To summarize by quoting from wikipedia's list of features:

  • Small - can compile and execute C code everywhere, for example on rescue disks (about 100KB for x86 TCC executable, including C preprocessor, C compiler, assembler and linker).
  • Fast - tcc generates optimized x86 code. No byte code overhead. It compiles, assembles and links about 9 times faster than GCC.
  • Any C dynamic library can be used directly. TCC is heading towards full ISOC99 compliance. TCC can of course compile itself.
  • Includes an optional memory and bound checker. Bound checked code can be mixed freely with standard code.
  • Compile and execute C source directly. No linking or assembly necessary. Full C preprocessor and GNU-like assembler included.
  • C script is supported: just add '#!/usr/local/bin/tcc -run' at the first line of your C source, and execute it directly from the command line.
  • With libtcc, you can use TCC as a backend for dynamic code generation.
  • Few dependencies. It includes its own hand-written lexer, and it is implemented using a recursive descent parser. Thus, building TCC requires few other libraries.
  • Its LGPL license permits anyone to use, modify, and/or redistribute the software, and it can be used to develop either open source or proprietary software.

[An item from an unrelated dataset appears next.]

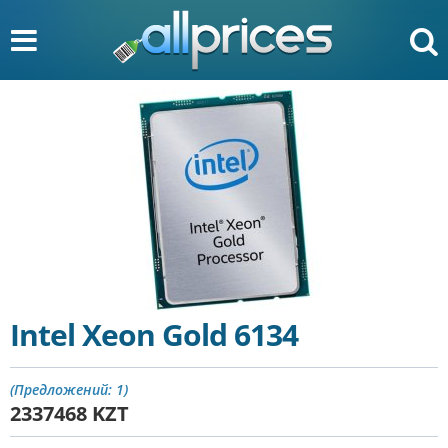
Intel Xeon Gold 6134
(Предложений: 1)
2337468
KZT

Hope this helps and would be of use, Best regards, Tom.

Lynn answered 26/1, 2010 at 2:10 Comment(0)
P
1

Every somewhat modern Windows version comes pre-installed with both VBScript and JScript. The doesn't meet all your features (compile to an executable comes to mind), but they certainly have an unbeatable advantage with the installation size: it's hard to beat 0.

Powell answered 26/1, 2010 at 3:18 Comment(0)
P
0

In addition to the Lua suggestion, there is also Idle. It is basically a superset of Lua 5.1, with both the language (and libraries) and the implementation based on Lua. It was originally created to be a more complete scripting solution for Windows: because Lua is primarly intended for embedding, it has a rather small standard library and it is usually expected that the embedding application provides a rich library to Lua.

This makes sense for an embedded language, because, after all, there isn't much common functionality between, say Adobe Lightroom, Nginx and World of Warcraft, so there simply is nothing you can put in a standard library. But for a more general purpose OS scripting language, one would want a slightly larger library. Thus, Idle bundles a couple of libraries that are third-party (and sometimes hard to get to work on Windows) in Lua in its standard library.

Some of the things that the Idle standard library adds over Lua are tight Win32 integration, SQLite3 support, networking support, a PEG parser generator and archive support.

Also, Idle has support for embedding Perl and C code into your Idle programs.